OmniRAG-Agent: Agentic Omnimodal Reasoning for Low-Resource Long Audio-Video Question Answering
This addresses the challenge of costly and inefficient reasoning over long audio-video data for QA tasks, representing an incremental improvement with specific optimizations for low-resource settings.
The paper tackles the problem of low-resource long audio-video question answering by proposing OmniRAG-Agent, an agentic omnimodal method that uses retrieval-augmented generation and an agent loop with tool use, achieving consistent outperformance over prior methods on benchmarks like OmniVideoBench, WorldSense, and Daily-Omni.

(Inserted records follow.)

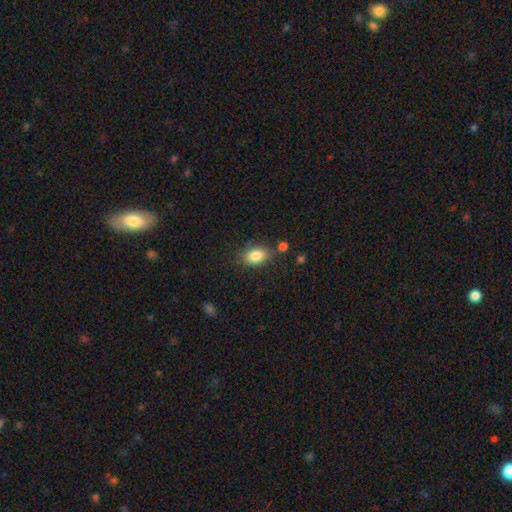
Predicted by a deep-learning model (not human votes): Overall: smooth (84%). How rounded: in between (83%). Merging: none (75%).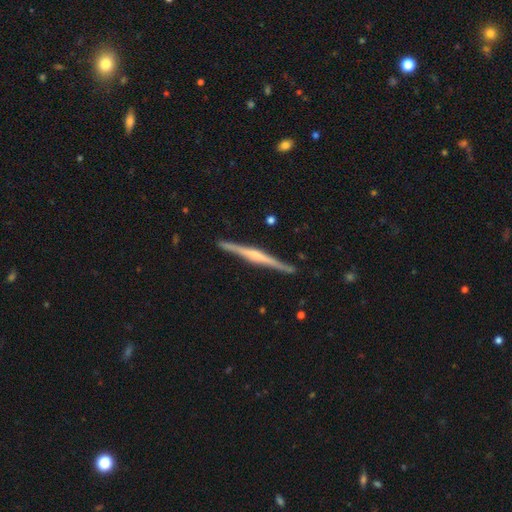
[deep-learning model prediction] Smooth or featured: featured or disk — 80% (smooth — 16%)
Edge-on disk: yes — 98% (no — 2%)
Edge-on bulge: rounded — 66% (none — 19%)
Merging: none — 91% (minor disturbance — 7%)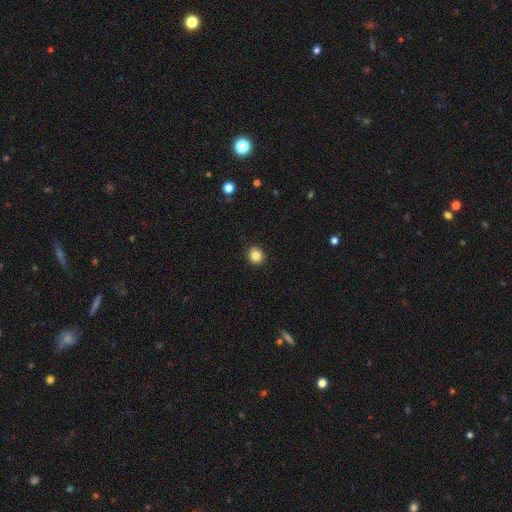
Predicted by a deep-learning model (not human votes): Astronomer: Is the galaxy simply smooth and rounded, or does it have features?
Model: smooth — 84%.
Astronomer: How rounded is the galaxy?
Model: round — 86%.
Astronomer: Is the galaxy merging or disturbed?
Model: none — 89%.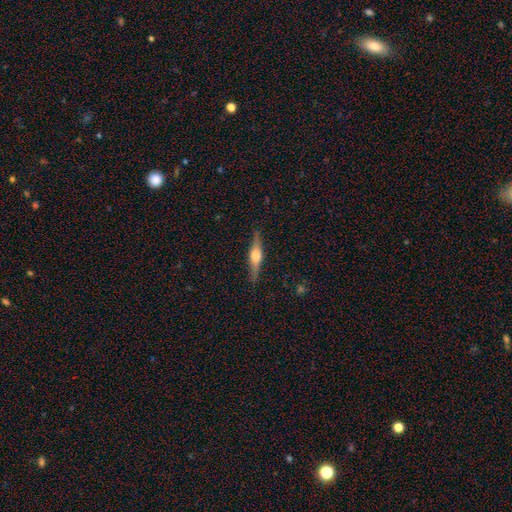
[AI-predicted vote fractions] featured or disk 68%, smooth 26%, star or artifact 6%. Down the decision tree: edge-on disk — yes (97%); edge-on bulge — rounded (89%); merging — none (88%).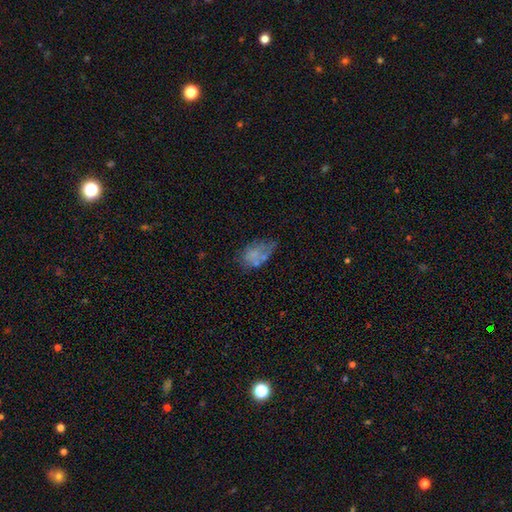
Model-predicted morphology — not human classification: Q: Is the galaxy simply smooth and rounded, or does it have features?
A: smooth — 54%.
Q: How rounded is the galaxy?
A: in between — 88%.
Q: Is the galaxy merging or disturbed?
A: none — 38%.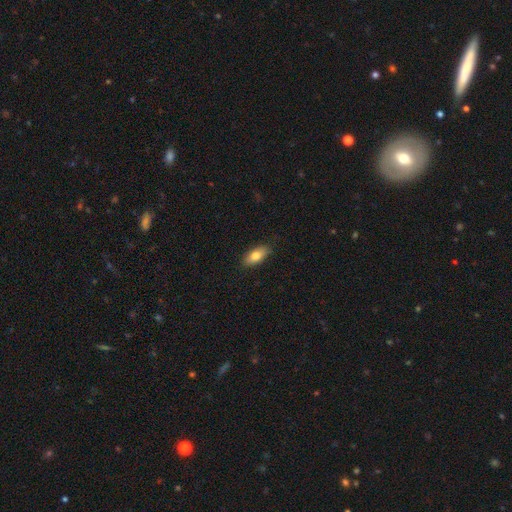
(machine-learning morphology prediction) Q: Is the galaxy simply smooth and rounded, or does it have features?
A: smooth — 77%.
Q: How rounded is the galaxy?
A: in between — 85%.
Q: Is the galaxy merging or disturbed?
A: none — 86%.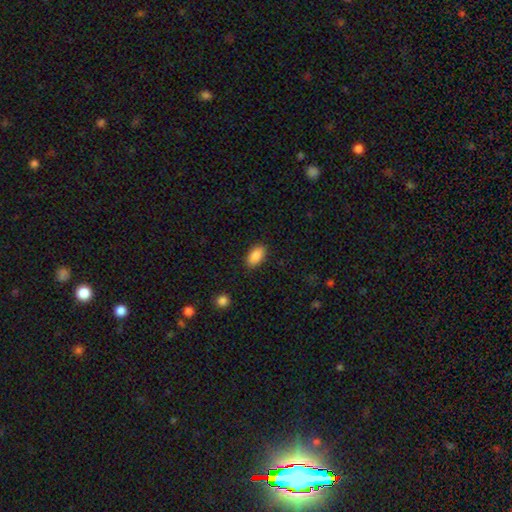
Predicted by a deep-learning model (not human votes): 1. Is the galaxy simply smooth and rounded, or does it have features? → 89% smooth, 7% star or artifact, 4% featured or disk.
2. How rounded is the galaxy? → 93% in between, 4% round, 3% cigar-shaped.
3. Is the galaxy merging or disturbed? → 87% none, 9% minor disturbance, 2% major disturbance, 1% merger.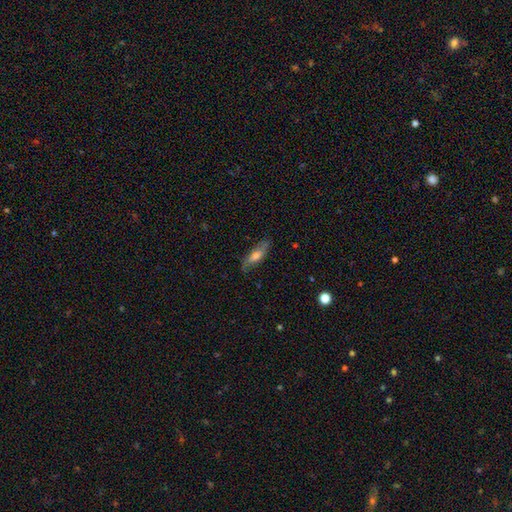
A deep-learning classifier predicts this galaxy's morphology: This appears to be a smooth galaxy with no disk features (49%). Merging: none (76%).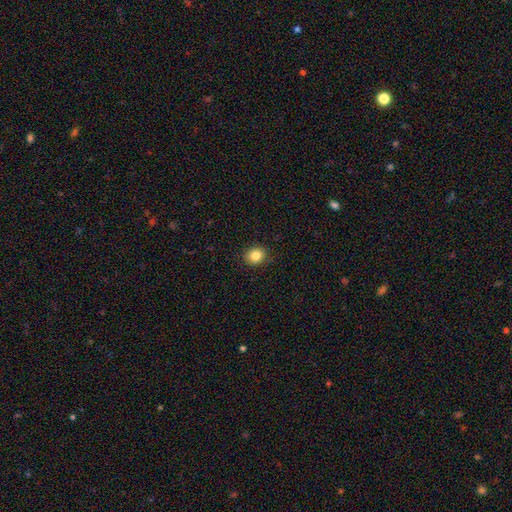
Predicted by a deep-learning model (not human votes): A smooth galaxy with no disk features (83%) that is round (71%). Merging: none (90%).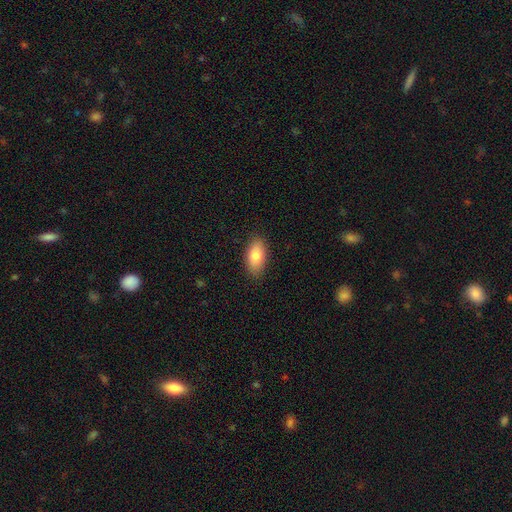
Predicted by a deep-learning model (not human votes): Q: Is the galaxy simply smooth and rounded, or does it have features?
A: smooth — 81%.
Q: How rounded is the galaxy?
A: in between — 91%.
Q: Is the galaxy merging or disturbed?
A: none — 87%.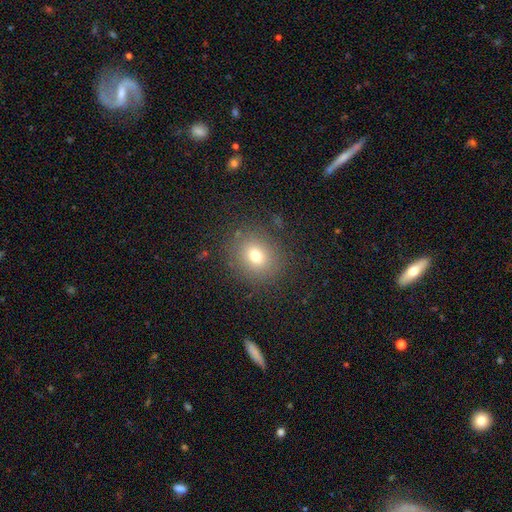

Long-horizon omnimodal question answering answers questions by reasoning over text, images, audio, and video. Despite recent progress on OmniLLMs, low-resource long audio-video QA still suffers from costly dense encoding, weak fine-grained retrieval, limited proactive planning, and no clear end-to-end optimization.To address these issues, we propose OmniRAG-Agent, an agentic omnimodal QA method for budgeted long audio-video reasoning. It builds an image-audio retrieval-augmented generation module that lets an OmniLLM fetch short, relevant frames and audio snippets from external banks. Moreover, it uses an agent loop that plans, calls tools across turns, and merges retrieved evidence to answer complex queries. Furthermore, we apply group relative policy optimization to jointly improve tool use and answer quality over time. Experiments on OmniVideoBench, WorldSense, and Daily-Omni show that OmniRAG-Agent consistently outperforms prior methods under low-resource settings and achieves strong results, with ablations validating each component.